A literature discussion has been developed for two courses: (i) a more basic set of questions appropriate for a sophomore level course or, possibly, a one semester upper level course that does not spend much time on organometallics, and (ii) an in-depth, in- and out-of-class set of assignments appropriate for an organometallics unit or course. Both sets of questions explore the mechanism of olefin metathesis in first- and second-generation Grubbs catalysts using a variety of spectroscopic kinetic techniques that were presented in the paper Sanford, M. S.; Love, J. A.; Grubbs, R. H. J. Am. Chem. Soc. 2001, 123, 6543-6554 (doi: 10.1021/ja010624k).

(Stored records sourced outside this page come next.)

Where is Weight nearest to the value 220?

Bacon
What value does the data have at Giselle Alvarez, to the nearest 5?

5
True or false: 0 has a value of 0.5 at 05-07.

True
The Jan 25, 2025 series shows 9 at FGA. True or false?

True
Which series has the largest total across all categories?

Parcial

A student should be able to do the following after completing this LO:
Identify and discuss the importance of an olefin metathesis reaction.

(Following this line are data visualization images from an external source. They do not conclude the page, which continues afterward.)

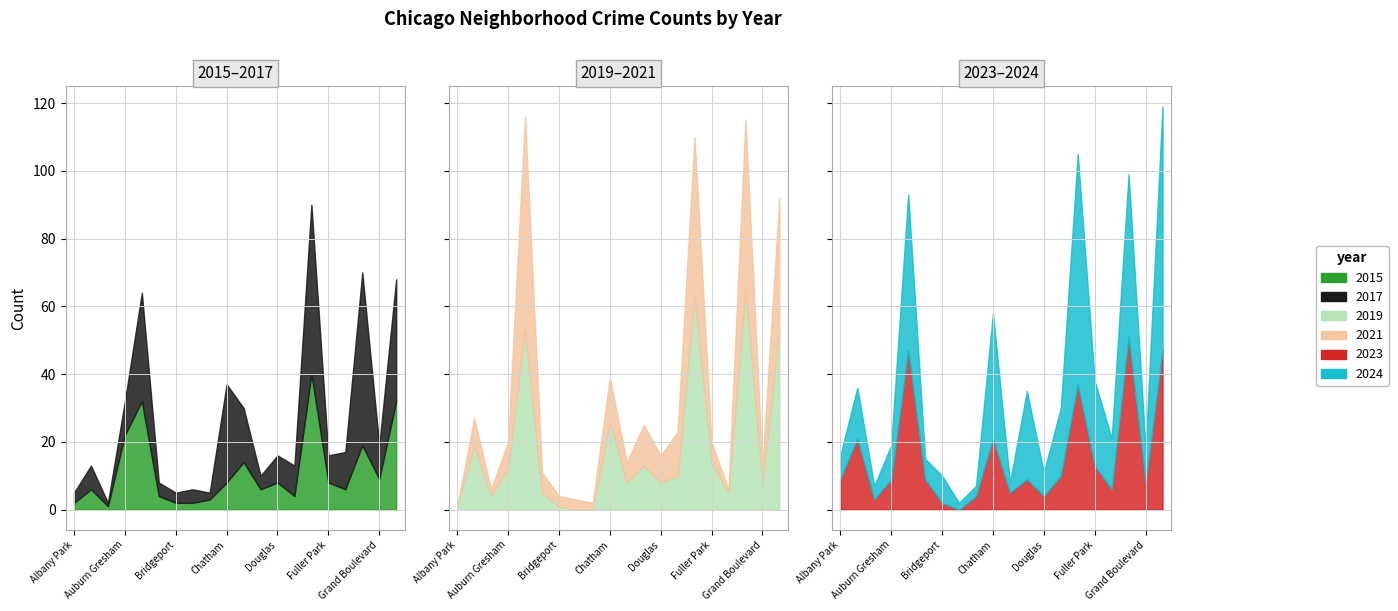

Between which two adjacent categories do 2023 and 2015 first intersect?

Ashburn and Auburn Gresham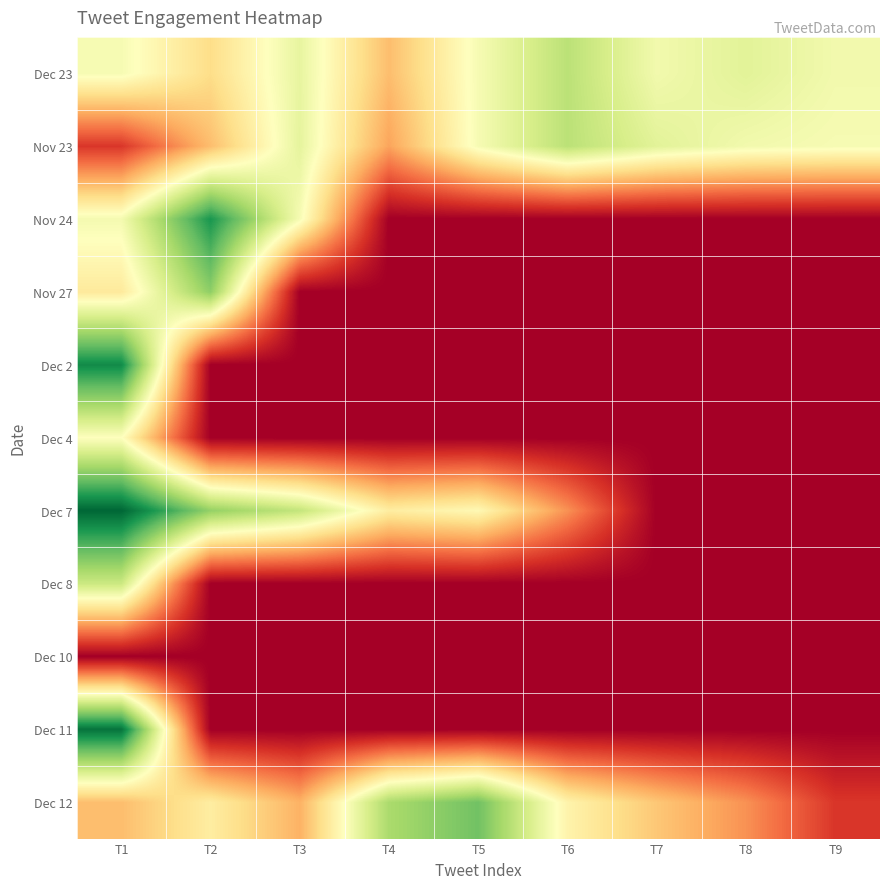

Rank the series by their maximum value, from lowest to highest.

Dec 10, Dec 4, Dec 8, Dec 23, Nov 23, Nov 27, Dec 12, Nov 24, Dec 2, Dec 11, Dec 7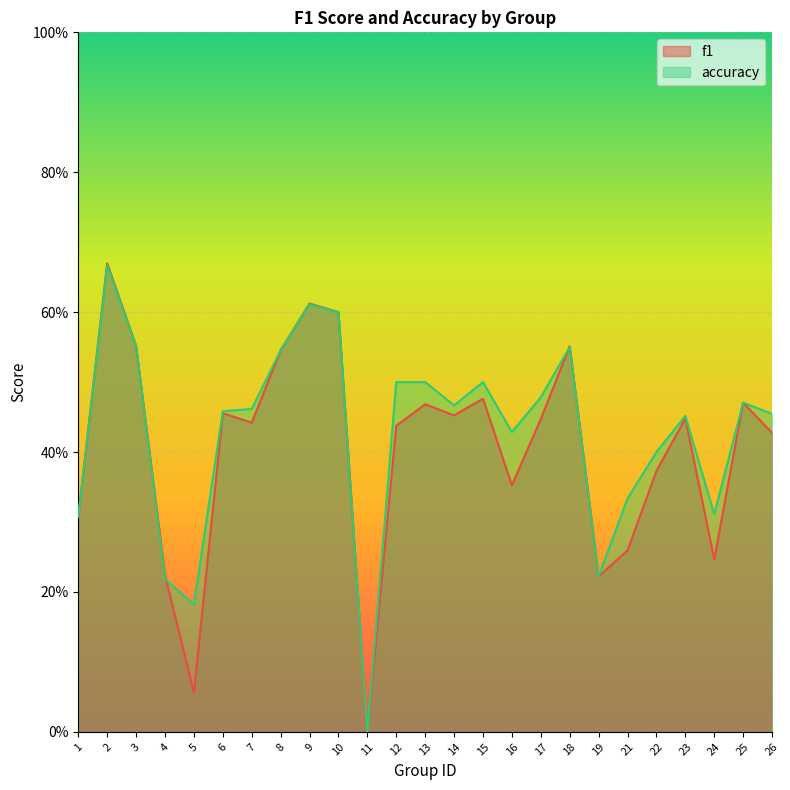

The accuracy series shows 0.4 at 16. True or false?

True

Distinguish between Fischer- and Schrock-type carbenes and count electrons in complexes featuring these ligands.
Predict Ia vs. Id mechanisms based on electron counting.
Discuss why 31P and 1H NMR, and UV-Vis, were appropriate spectroscopic techniques for measuring kinetics in these systems.

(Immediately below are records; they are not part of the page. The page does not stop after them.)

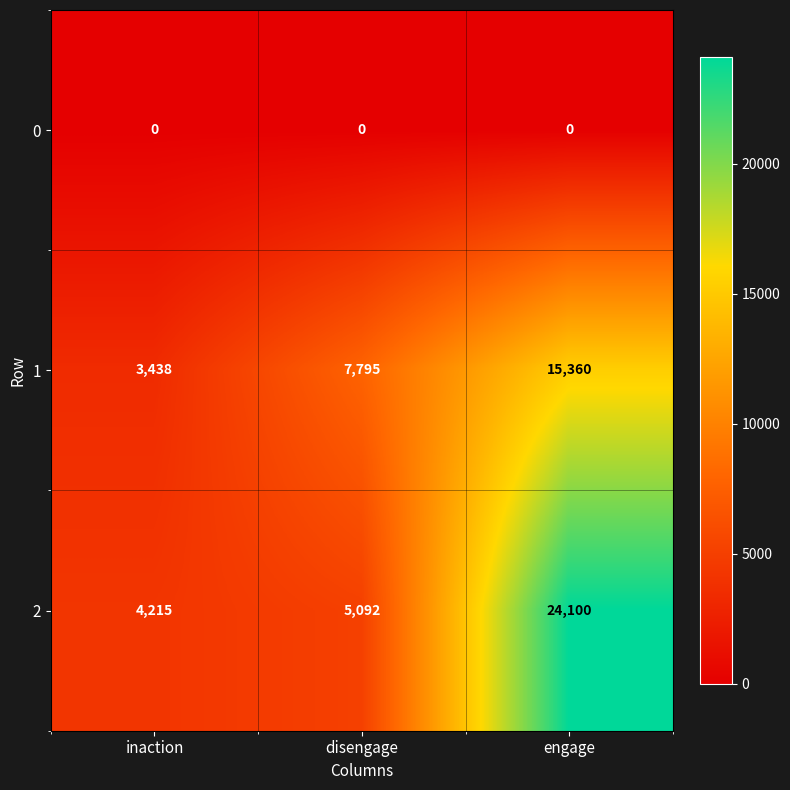

Reading right to left, list all the values displayed in this chart.

0: 0	0	0
1: 15360	7795	3438
2: 24100	5092	4215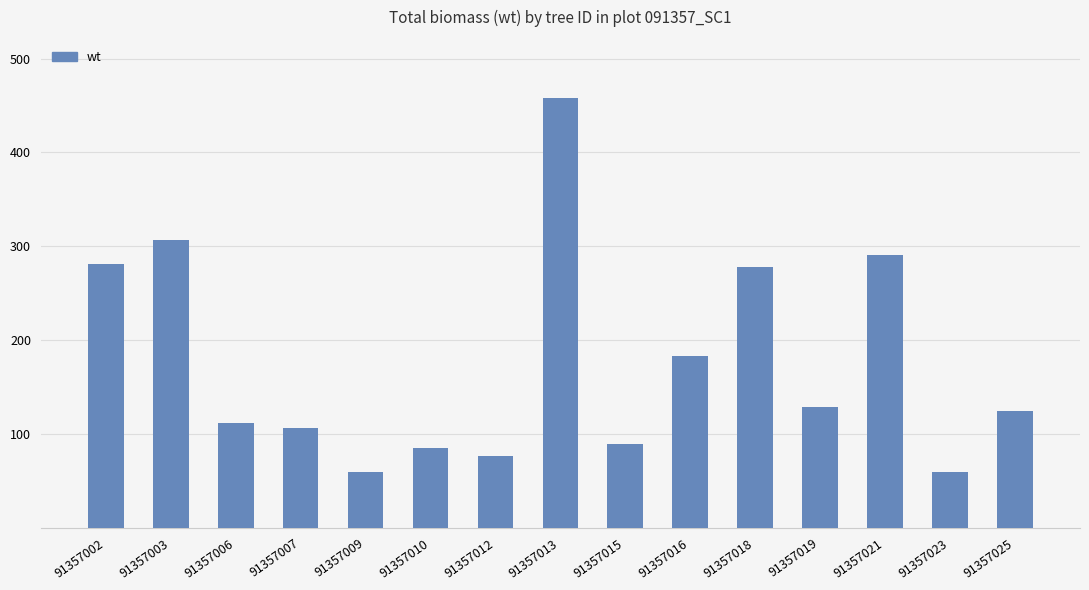

How many series are shown in this chart?

1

Explain how variations in the catalyst (halide, carbene substituent, phosphine substituent, phosphine vs. NHC, etc.) affect ligand exchange.
Describe why the second-generation catalysts outperform the first-generation catalysts based on olefin binding vs. phosphine loss (in contrast to the historical reasons for their design), and why trans- effect arguments do not apply to the Grubbs system.
Two of us ran portions of these (they were not complete) in Fall 2016. Both of us noted that students were confused by the NHC representation in the manuscript because the authors assume that the reader knows there is no H on the carbene carbon, yet one would predict a H there based on the line structure formalism.
It is important to point out to students that the work here represents only the first 1-2 steps of the overall mechanism of olefin metathesis. There is a question in both the basic and advanced exercises that has students analyze the metallacyclobutane intermediate, but this species is formed later in the mechanism than any of the work presented here.